I wasnt this bad months ago. I was bad but not like this. It's hard for me to believe I am a good part of this life. Infact I seriously don't feel I am in alot of ways. Maybe that's why.. maybe I need to confess my own personal indisgressions so I can move past and work to undo the bending i've let myself do. Or maybe Im just being ultra sensitive and my perception on this is skewed. I feel like im full of a black perception and I dont want it near anything thats lovely or beautiful.

:( idk I get into arguments and it's horrible. I cant even begin to explain how it feels. I just watched an argument in a movie and I felt crazy inside. it's hard to explain, but i think that's part of what's making me feel like this. It shakes me to the core. Its like i cant let anyone in there for some reason. Idk..

im really tired of everything reminding me or making me feel like shit. Well I suppose it's really just me reminding myself and making myself feel like this. Maybe that's just who I am. Selfcentered or something.

This shits a joke, this is not living, how the hell can you live if your prepetually focused on yourself. I just need a break but i cant feel or find it. Well I know I have to make it happen.
 

justMe7

Well-Known Member
#4
I really can't keep taking this. I can pick myself up but I fall so much further everyday. The only thing stopping me is hurting the people I care about now. All the other reasons are fading away like everything else. It's only a matter of time now..
I've never felt so useless and low in my entire life. And everytime i get out of it I fall even further into a uselsssness state.
Do you know what I have to do now? I almost know i have to end my relationships as far as personal ones because I need to make sure that they're not thinking about me in anyway on a personal level.

Ive destroyed my life, and everytime i eventually feel the truth of her words of every failing leeching horrible thing that I am. She may be right, maybe I should just go and die.

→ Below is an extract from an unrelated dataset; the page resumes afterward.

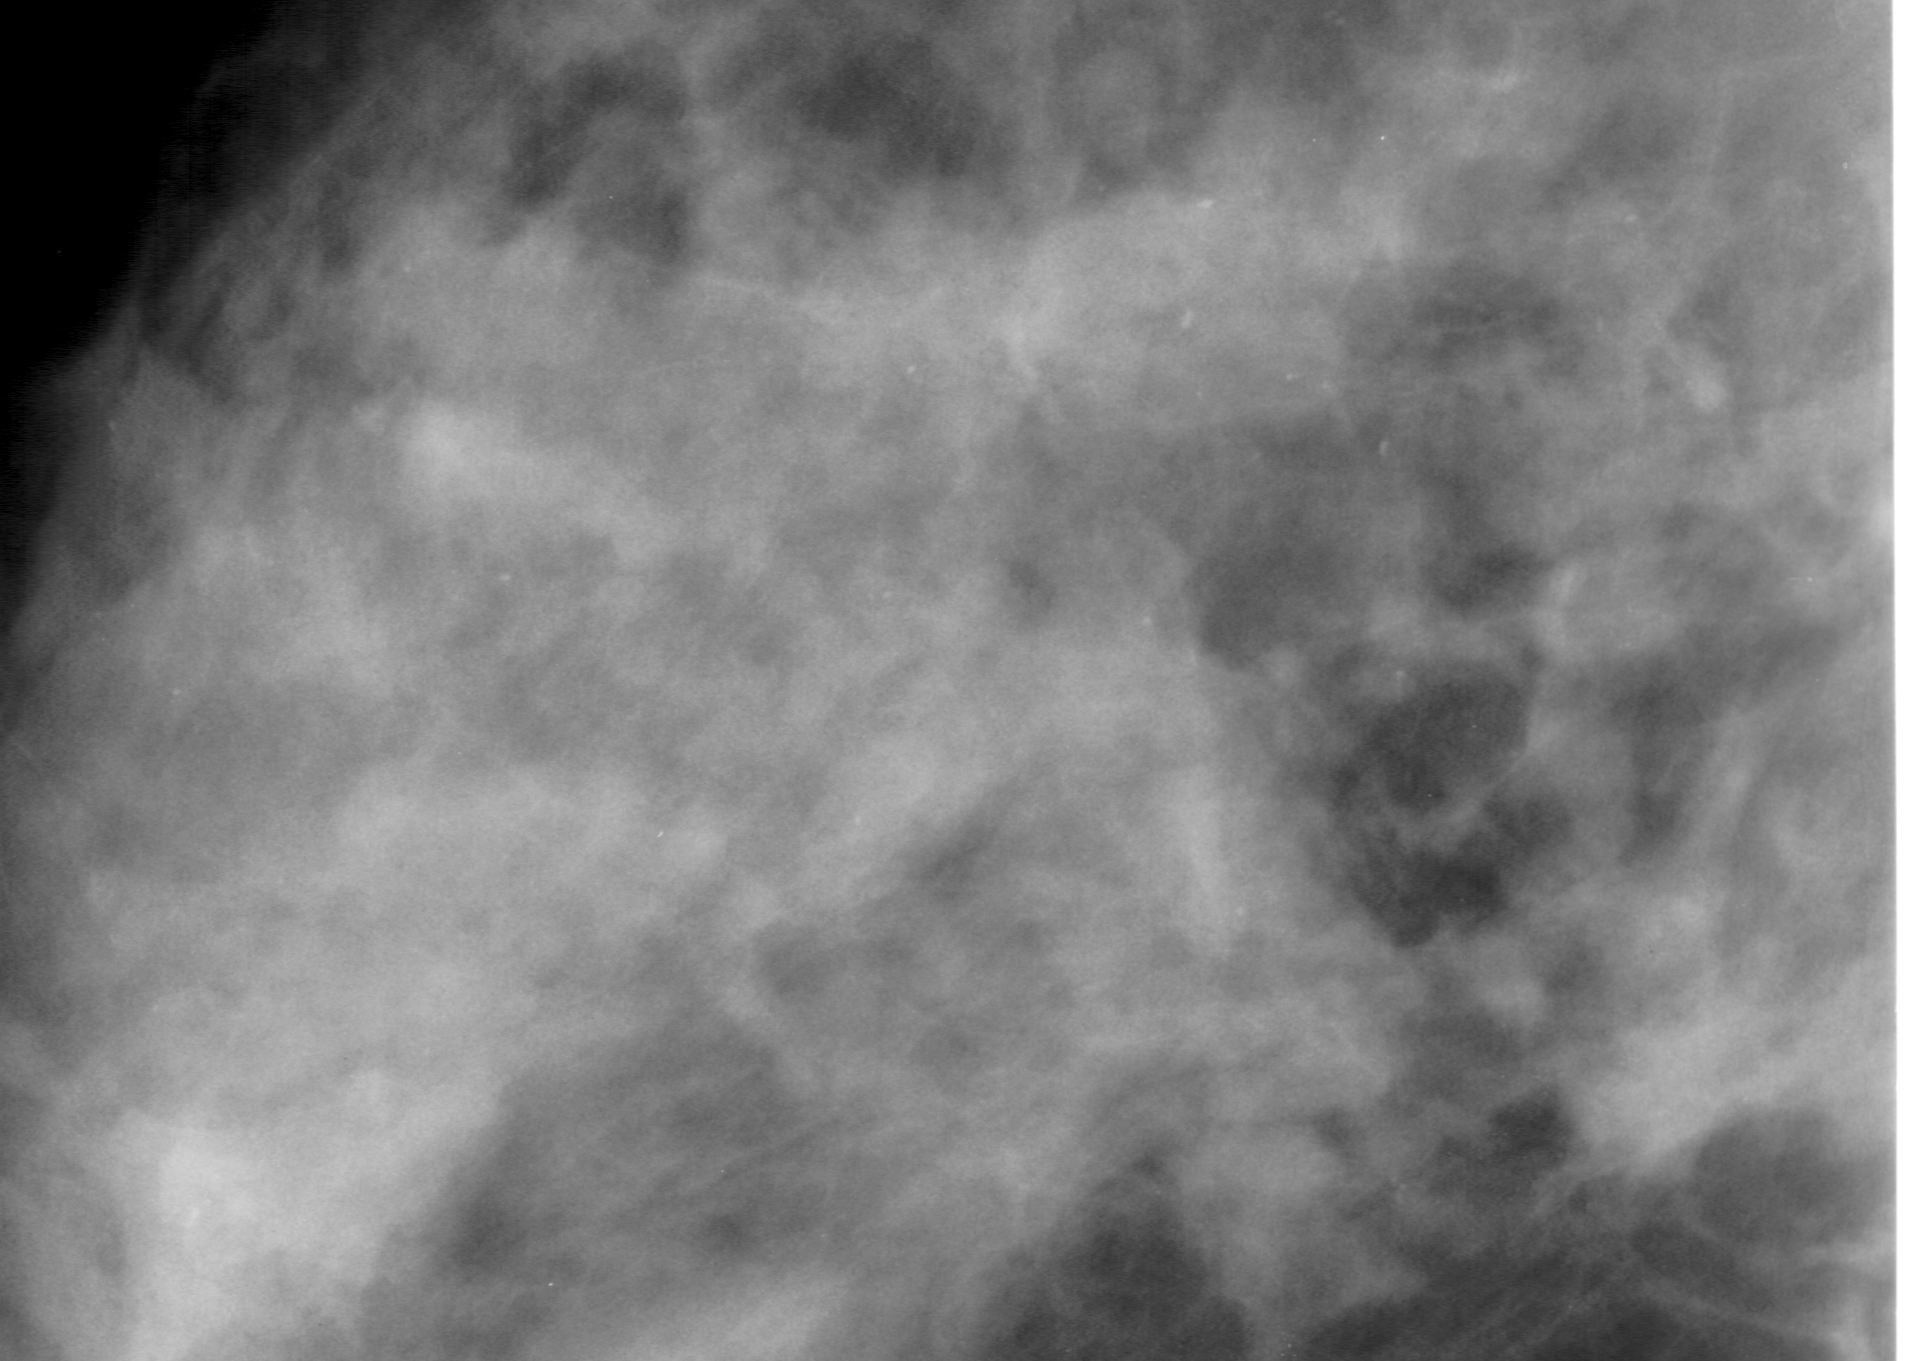
Cropped region of a digitized screen-film mammogram centred on a radiologist-marked abnormality, left breast, MLO view.
Finding: calcifications, morphology pleomorphic, distribution segmental; BI-RADS assessment category 4; pathology (as recorded): malignant.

I cant get that shit out of my head and heart, and alot of it was said to all my fears and personal failings that she knows about. Yah... I suppose I want her to know that no matter what Ive done, I didnt dserve those words. You're a foolish girl who uses and lies about personal issues to get what you need. Funny how a useless deadbeat person like me ended up with you. Was I a life force for you to bounce from and learn from?

I cant even get a fucking job to leave this house. fucking waterfall keeps racing in my had.
I am not the same person I was months ago. You destroyed and tainted all future hopes for me with you abusive direct assualt black EVIL fucking NASTY DISGUSTING manipulating irrational waves of backlash. I cant evn hate you and I dont know why.